*** Begin section ***
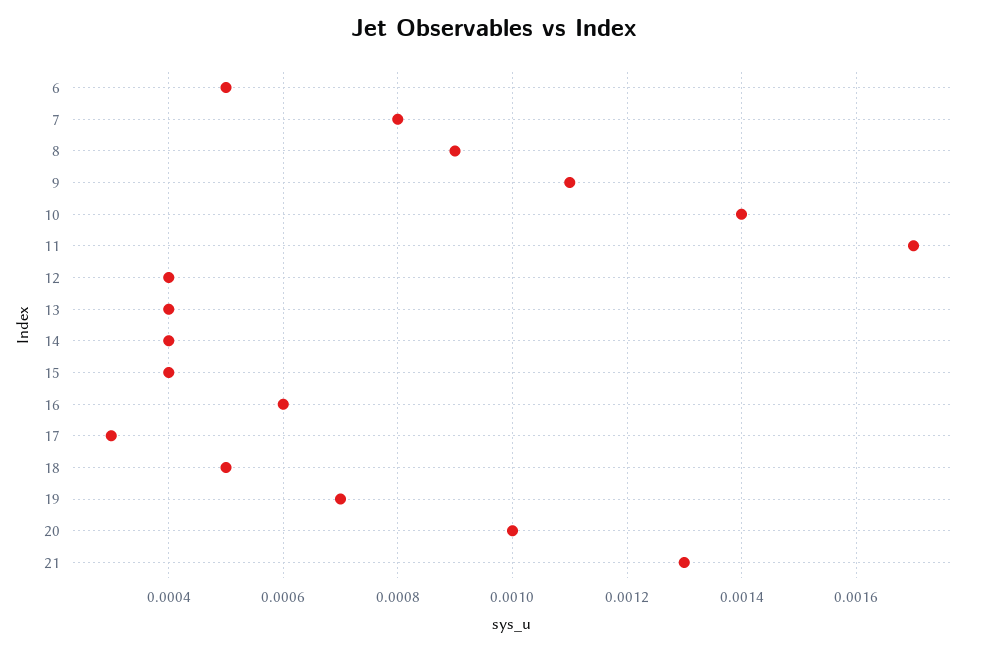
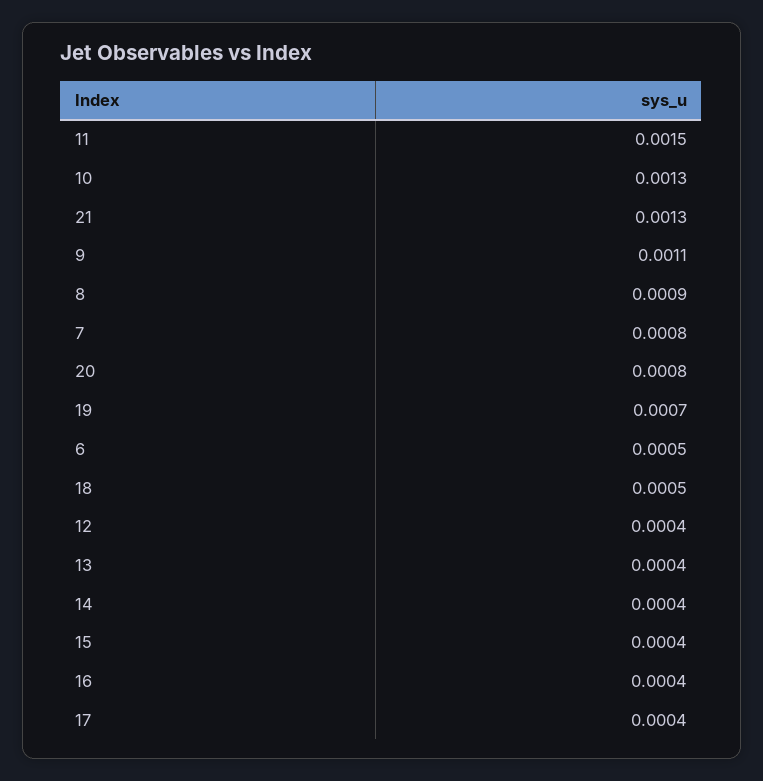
10: 0.0014 -> 0.0013
11: 0.0017 -> 0.0015
16: 0.0006 -> 0.0004
17: 0.0003 -> 0.0004
20: 0.001 -> 0.0008

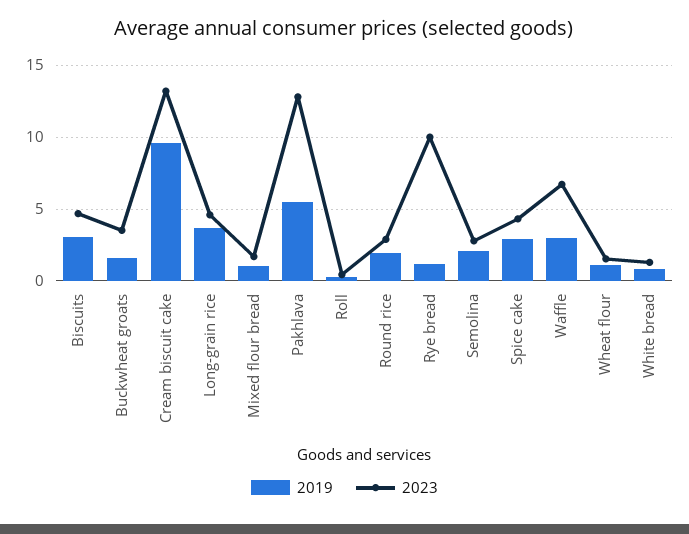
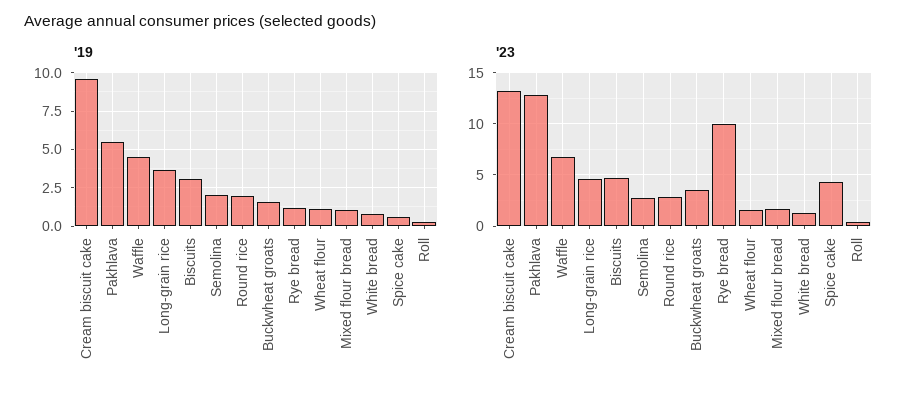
2019, Spice cake: 3 -> 0.5
2019, Waffle: 3 -> 4.5

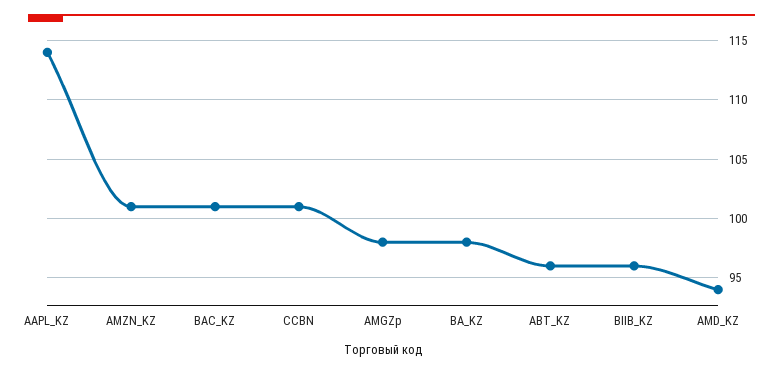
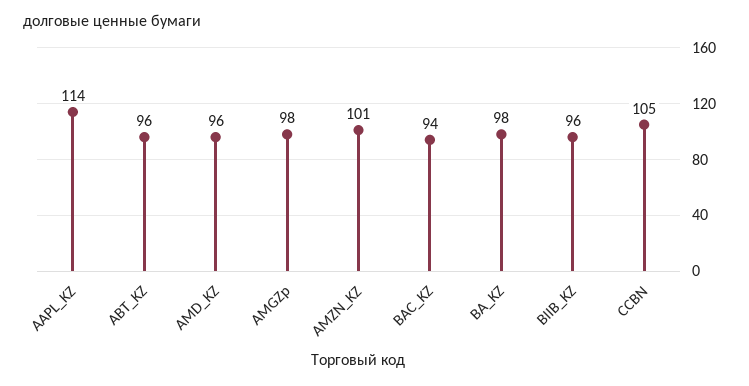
BAC_KZ: 101 -> 94
CCBN: 101 -> 105
AMD_KZ: 94 -> 96

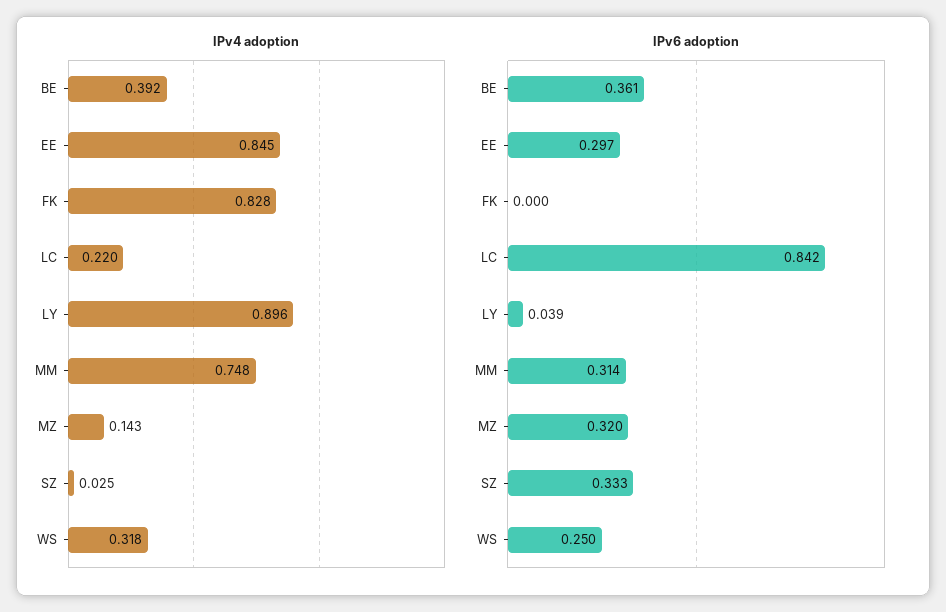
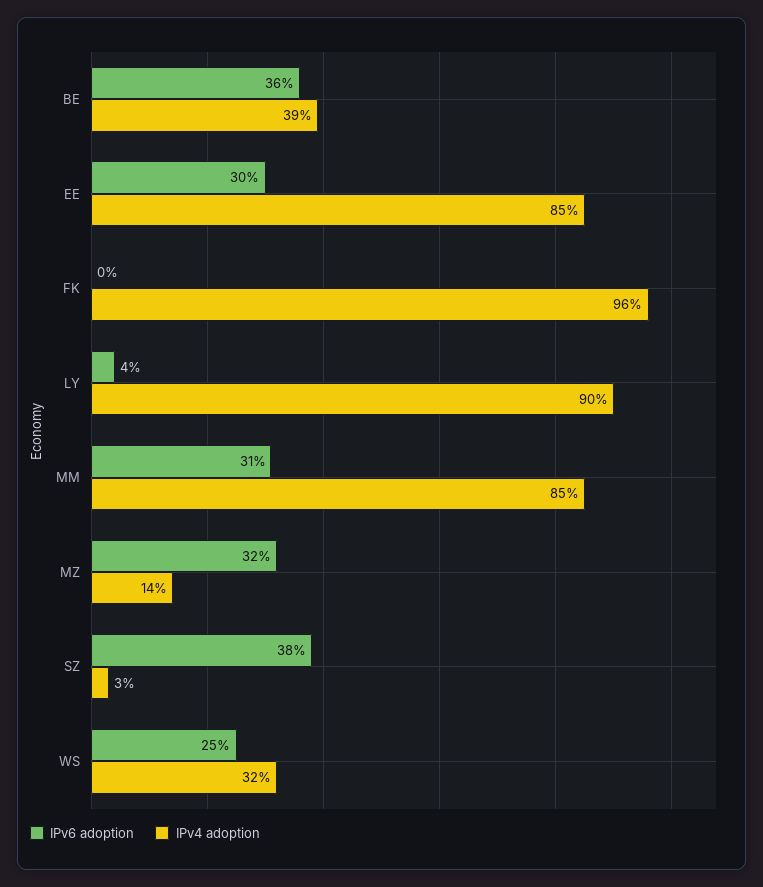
IPv4 adoption, FK: 0.828 -> 0.96
IPv4 adoption, LC: 0.22 -> none
IPv4 adoption, MM: 0.748 -> 0.85
IPv6 adoption, LC: 0.842 -> none
IPv6 adoption, SZ: 0.333 -> 0.38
*** End section ***
— WHAT THE TASK REQUIRES —
Above are records; count the lines among them that include the word "adoption", and give only the number.

— RESPONSE BOX —
5